Data in this exercise below:

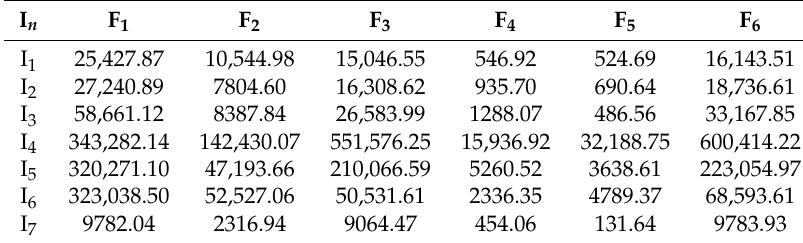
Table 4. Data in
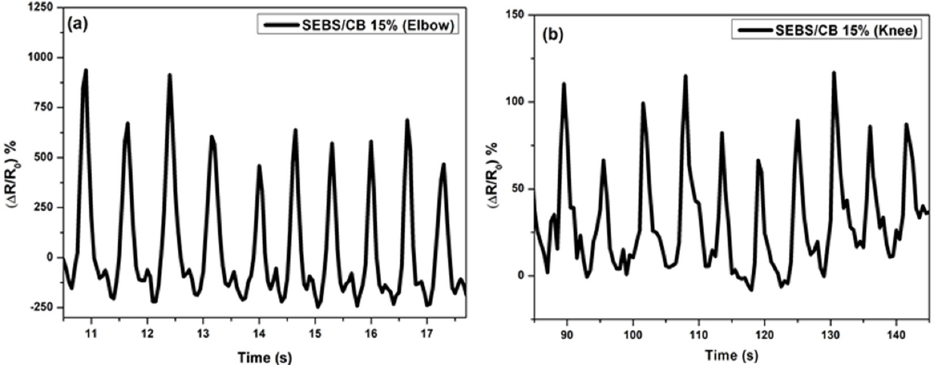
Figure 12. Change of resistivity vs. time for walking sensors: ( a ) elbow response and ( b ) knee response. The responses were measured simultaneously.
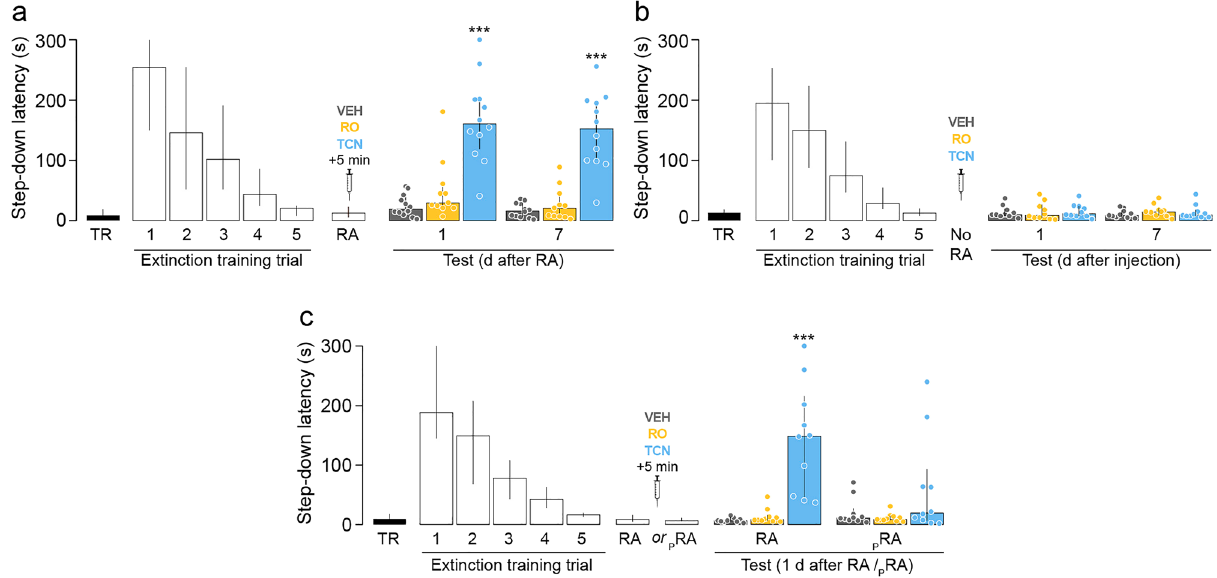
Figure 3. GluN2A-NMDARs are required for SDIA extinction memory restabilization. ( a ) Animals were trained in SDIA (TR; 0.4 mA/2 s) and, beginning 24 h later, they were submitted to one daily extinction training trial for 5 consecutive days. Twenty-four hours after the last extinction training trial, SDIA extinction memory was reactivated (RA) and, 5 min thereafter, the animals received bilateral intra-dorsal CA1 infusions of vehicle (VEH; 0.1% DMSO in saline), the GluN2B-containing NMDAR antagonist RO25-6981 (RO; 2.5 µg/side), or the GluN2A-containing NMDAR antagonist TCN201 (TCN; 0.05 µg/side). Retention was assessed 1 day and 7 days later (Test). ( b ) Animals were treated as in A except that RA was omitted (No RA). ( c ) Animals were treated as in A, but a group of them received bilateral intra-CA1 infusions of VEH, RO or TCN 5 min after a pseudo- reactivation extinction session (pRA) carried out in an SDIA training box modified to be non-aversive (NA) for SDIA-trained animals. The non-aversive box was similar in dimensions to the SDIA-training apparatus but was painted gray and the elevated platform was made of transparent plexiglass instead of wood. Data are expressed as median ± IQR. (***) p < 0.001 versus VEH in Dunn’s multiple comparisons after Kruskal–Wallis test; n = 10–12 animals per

End of Data in this exercise.
Data in this exercise below:

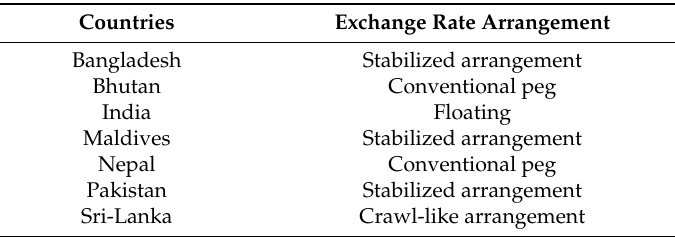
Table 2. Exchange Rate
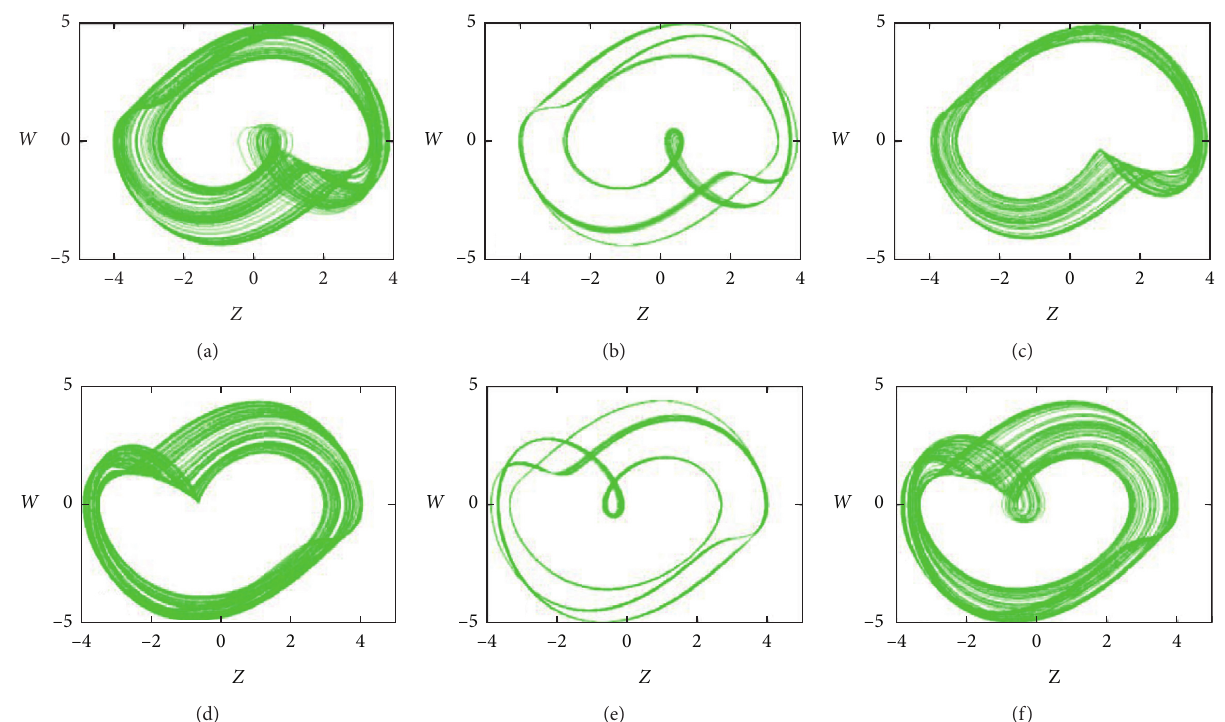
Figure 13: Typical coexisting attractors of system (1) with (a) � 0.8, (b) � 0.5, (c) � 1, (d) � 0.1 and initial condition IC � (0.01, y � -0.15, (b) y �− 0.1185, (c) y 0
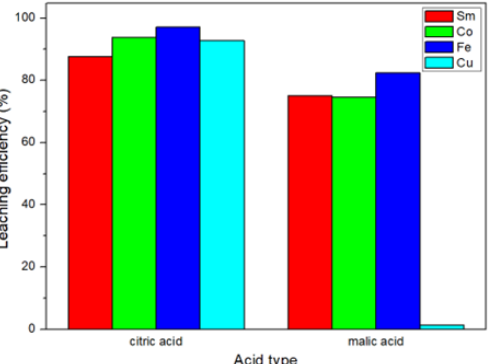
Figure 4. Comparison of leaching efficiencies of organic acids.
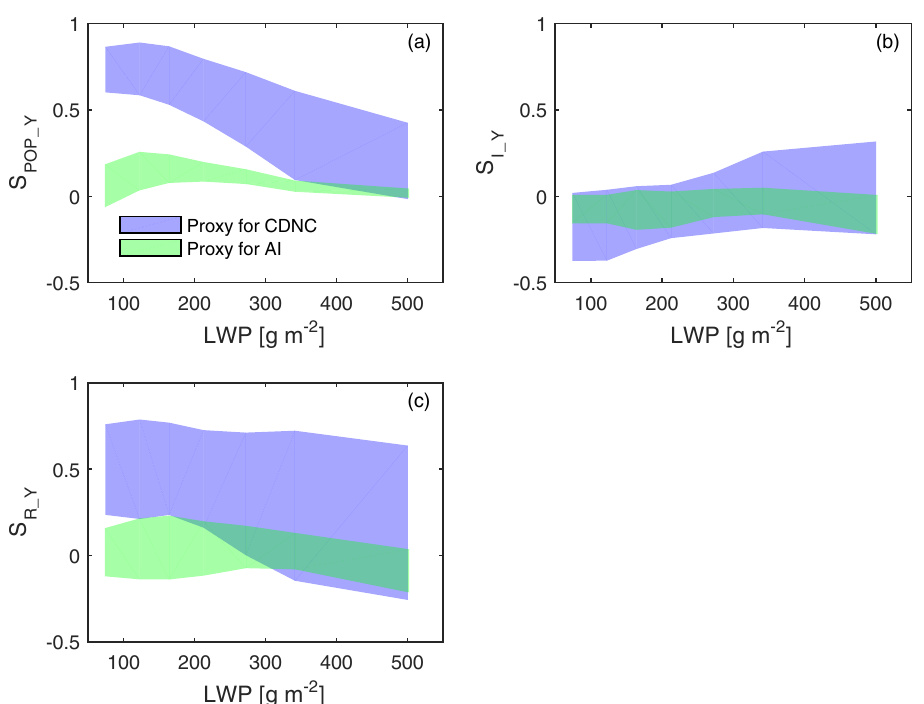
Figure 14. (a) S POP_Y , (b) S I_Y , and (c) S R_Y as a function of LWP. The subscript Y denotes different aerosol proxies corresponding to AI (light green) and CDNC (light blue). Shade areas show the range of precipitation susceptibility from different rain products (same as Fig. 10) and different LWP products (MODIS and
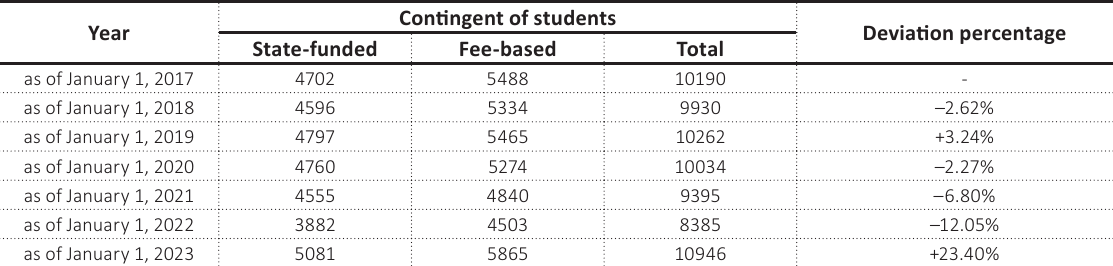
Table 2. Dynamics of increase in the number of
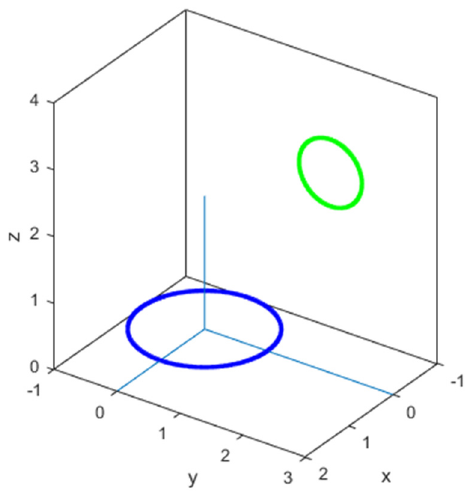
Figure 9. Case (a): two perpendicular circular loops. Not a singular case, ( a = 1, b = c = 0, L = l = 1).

End of Data in this exercise.

## Exercise details
Print exactly, with no pictures, the lines above from the one that holds "Figure 13: Typical" through the one that holds "Figure 14. (a)", both of them included.

## Result of the exercise
Figure 13: Typical coexisting attractors of system (1) with (a) � 0.8, (b) � 0.5, (c) � 1, (d) � 0.1 and initial condition IC � (0.01, y � -0.15, (b) y �− 0.1185, (c) y 0
Figure 4. Comparison of leaching efficiencies of organic acids.
Figure 14. (a) S POP_Y , (b) S I_Y , and (c) S R_Y as a function of LWP. The subscript Y denotes different aerosol proxies corresponding to AI (light green) and CDNC (light blue). Shade areas show the range of precipitation susceptibility from different rain products (same as Fig. 10) and different LWP products (MODIS and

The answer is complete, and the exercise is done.